Il libro si intitola “Vanga e sapa: attrezzi e oggetti della vita contadina” (154 pagine da non perdere). Racconta la Saludecio che non c’è più, ma che è esistita fino a pochi anni fa: cara agli anziani che ritrovano se stessi e educativa per i giovani che scrutano la vita dei nonni e dei genitori. E’ saludecese anche l’editore, Massimo Panozzo, la madre è un’Albini.
In versi (epigrammi) dialettali, con traduzione a fronte, Sanchini racconta la civiltà contadina attraverso otto grandi attività: il campo, l’aia, la cucina, la camera di là (il ripostiglio), la camera da letto, la cantina, la stalla e il magone (gli stati d’animo). Lo fa con la leggerezza distaccata e il rigore dello studioso senza affettazioni: va alla radice di ogni questione.

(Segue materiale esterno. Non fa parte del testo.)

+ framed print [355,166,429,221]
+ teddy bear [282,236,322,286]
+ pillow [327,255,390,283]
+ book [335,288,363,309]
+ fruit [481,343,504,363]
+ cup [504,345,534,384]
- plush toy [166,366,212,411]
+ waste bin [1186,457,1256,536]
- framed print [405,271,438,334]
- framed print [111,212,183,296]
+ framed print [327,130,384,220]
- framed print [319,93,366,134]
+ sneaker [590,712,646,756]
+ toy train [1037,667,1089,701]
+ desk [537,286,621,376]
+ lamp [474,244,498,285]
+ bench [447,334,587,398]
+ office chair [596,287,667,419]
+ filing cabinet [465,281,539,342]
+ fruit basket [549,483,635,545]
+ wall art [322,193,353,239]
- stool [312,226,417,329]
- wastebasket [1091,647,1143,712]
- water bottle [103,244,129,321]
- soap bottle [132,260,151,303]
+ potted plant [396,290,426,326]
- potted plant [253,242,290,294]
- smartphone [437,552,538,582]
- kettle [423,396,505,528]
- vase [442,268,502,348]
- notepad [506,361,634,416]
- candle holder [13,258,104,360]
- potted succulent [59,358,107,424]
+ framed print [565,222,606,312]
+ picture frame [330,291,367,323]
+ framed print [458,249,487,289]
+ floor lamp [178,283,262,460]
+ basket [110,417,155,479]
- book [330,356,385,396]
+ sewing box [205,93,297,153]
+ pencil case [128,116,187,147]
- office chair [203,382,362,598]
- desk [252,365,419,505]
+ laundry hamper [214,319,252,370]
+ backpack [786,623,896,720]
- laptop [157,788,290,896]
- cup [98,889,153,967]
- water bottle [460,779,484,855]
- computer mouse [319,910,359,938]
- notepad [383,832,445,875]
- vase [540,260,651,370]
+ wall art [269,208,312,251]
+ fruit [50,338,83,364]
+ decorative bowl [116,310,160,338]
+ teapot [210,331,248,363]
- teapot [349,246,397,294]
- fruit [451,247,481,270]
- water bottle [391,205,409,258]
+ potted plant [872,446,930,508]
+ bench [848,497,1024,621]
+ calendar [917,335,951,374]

Molti oggetti d’uso arrivano da altre terre. Curioso è la “trufa”, un orcio di confine, molto utilizzato nelle Marche, caratterizzato dal foro piccolo dal quale si beveva il vino. Più il foro era piccolo e più costava. Data la scarsità, meno vino si beveva e più valeva. Ogni attrezzo è illustrato da Sergio Balduini. Quello di Sanchini è viaggio di emozioni piene.
Il Comune di Saludecio ha regalato il volume ad ogni famiglia saludecese. Da conservare e lasciare in eredità alle future generazioni.
Negli anni Sanchini ha pubblicato numerosi libri che fissano il passato, tutti sulla civiltà contadina. Molto affettuoso “La pulénta te’ pèz”, le grottesche quanto esilaranti storie degli abitanti di Cerreto. Un’ironia degna della migliore tradizione inglese. Un signor tocco di civiltà.